### Written request
Copy out every line of text in each of the following rows word for word, leaving out the pictures.
** start of Data listing **
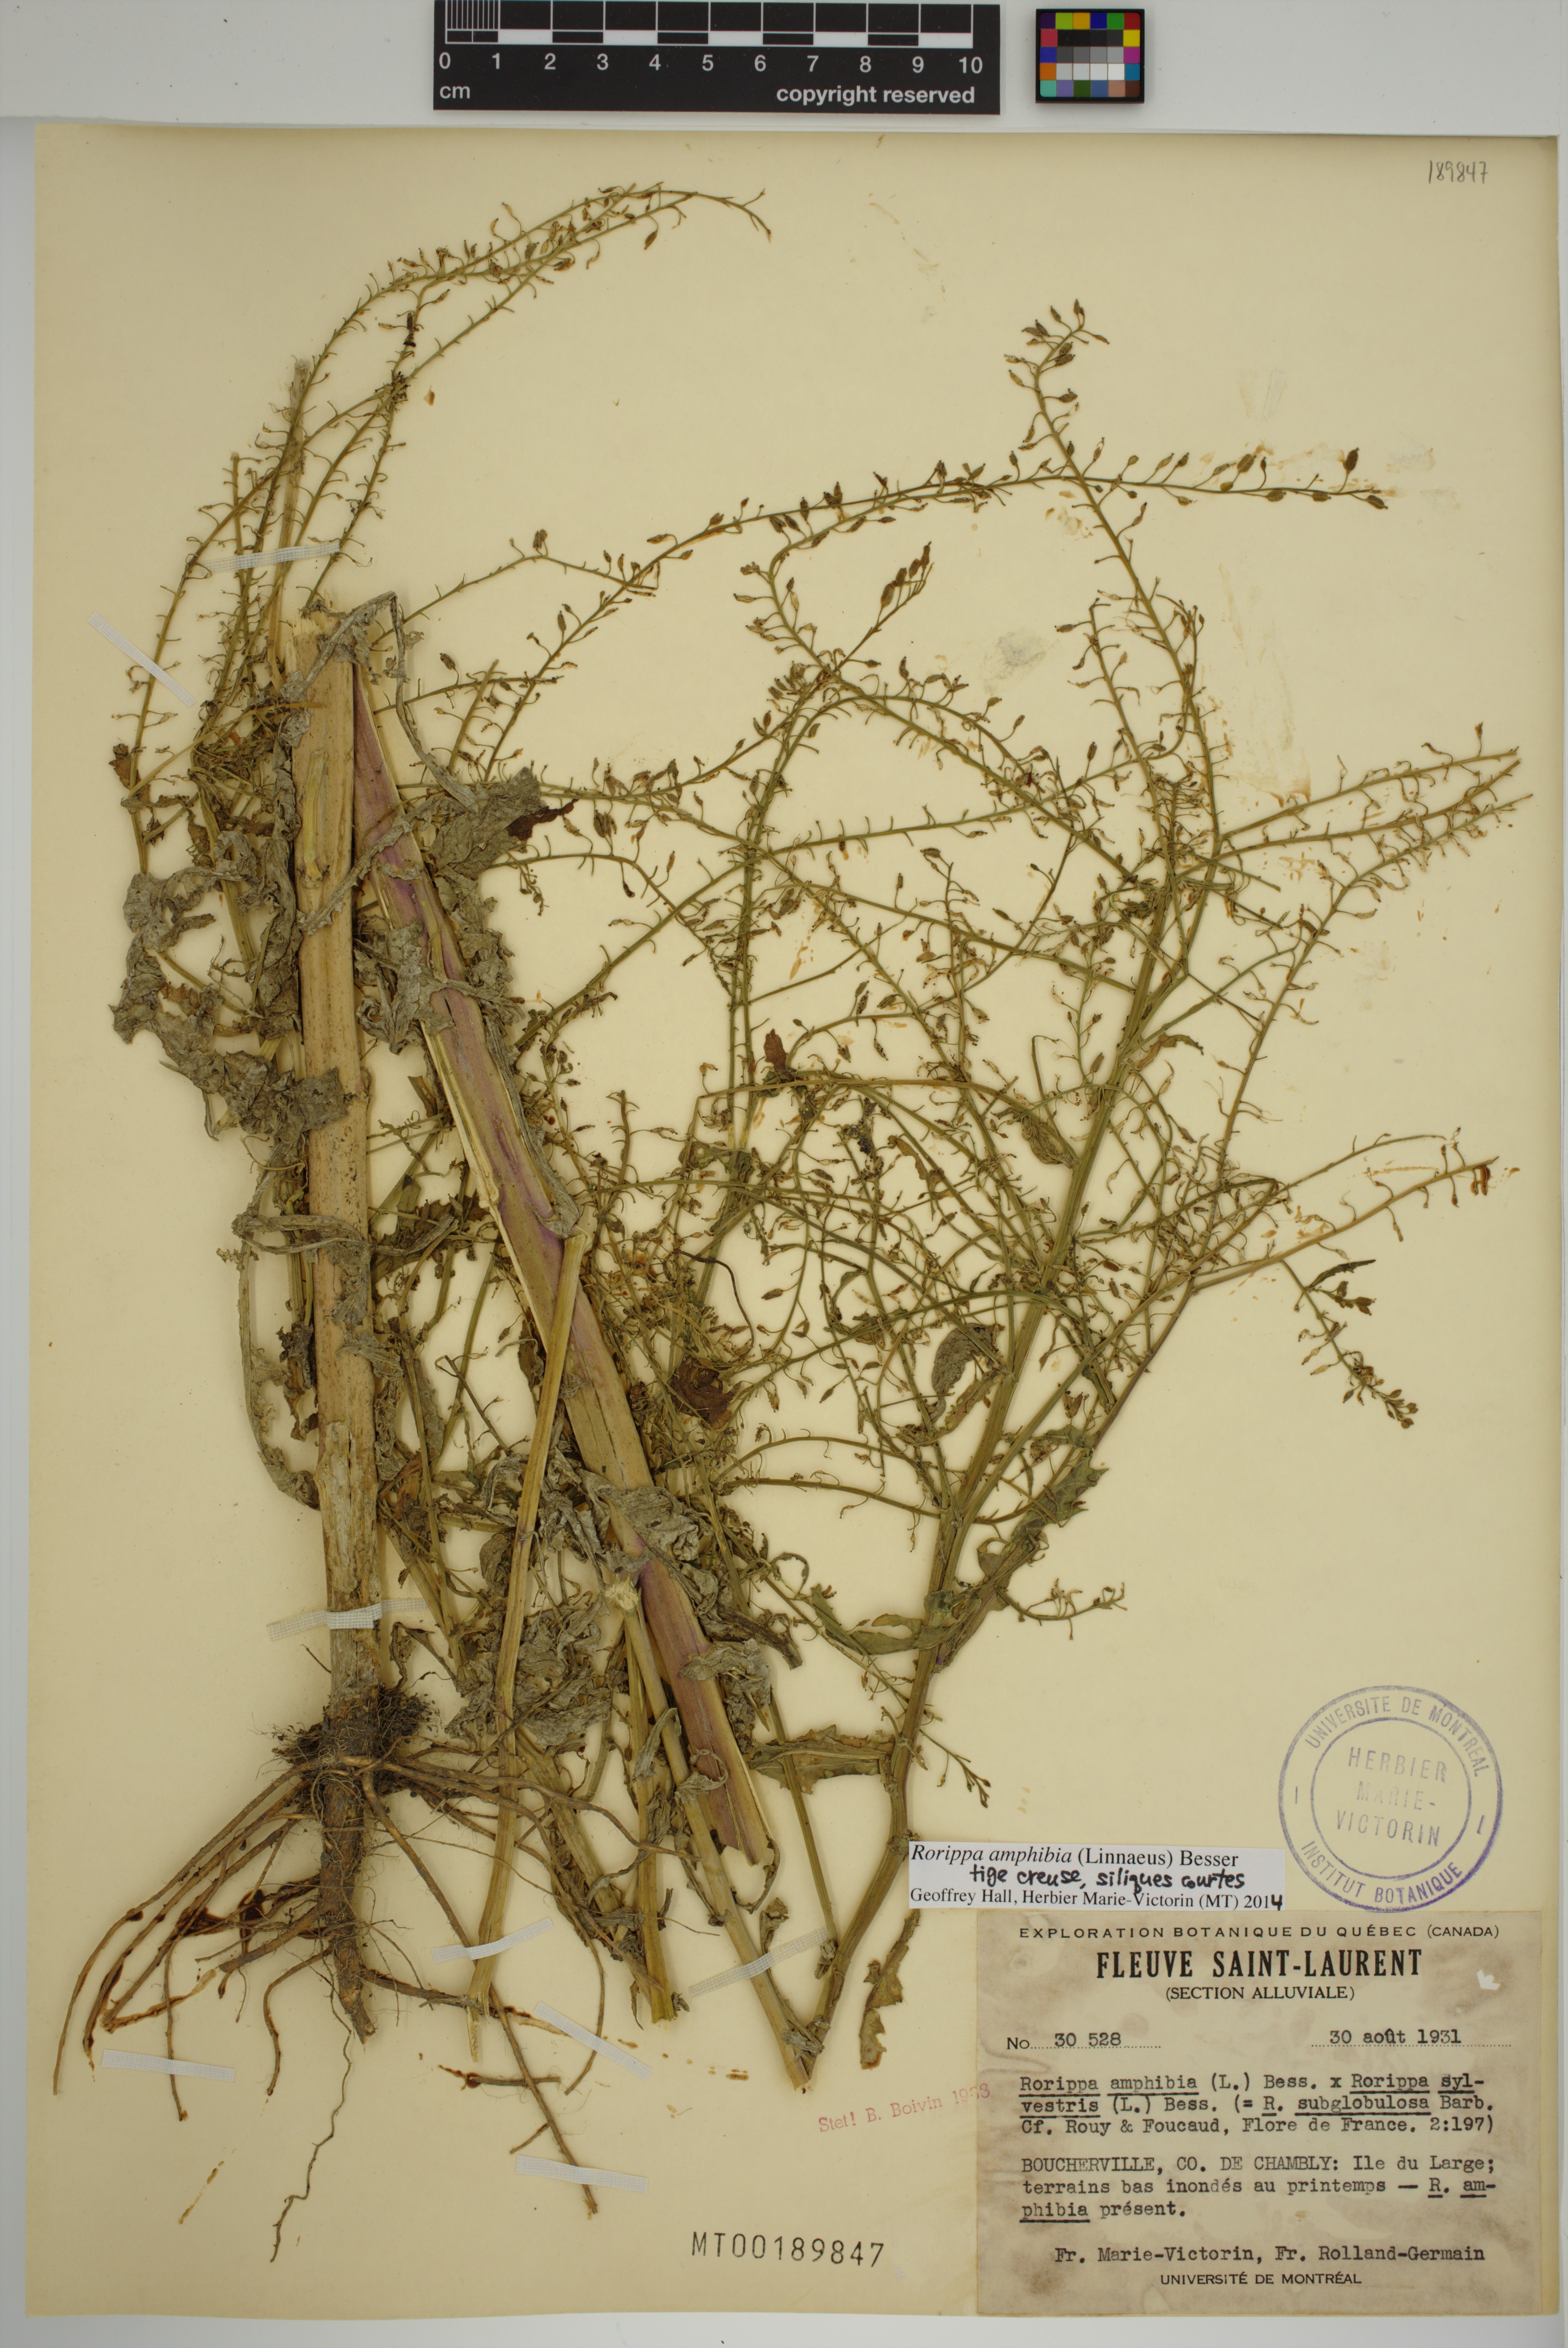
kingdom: Plantae
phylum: Tracheophyta
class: Magnoliopsida
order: Brassicales
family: Brassicaceae
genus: Rorippa
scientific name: Rorippa amphibia
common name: Great yellow-cress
** end of Data listing **
### Answer to this problem
kingdom: Plantae
phylum: Tracheophyta
class: Magnoliopsida
order: Brassicales
family: Brassicaceae
genus: Rorippa
scientific name: Rorippa amphibia
common name: Great yellow-cress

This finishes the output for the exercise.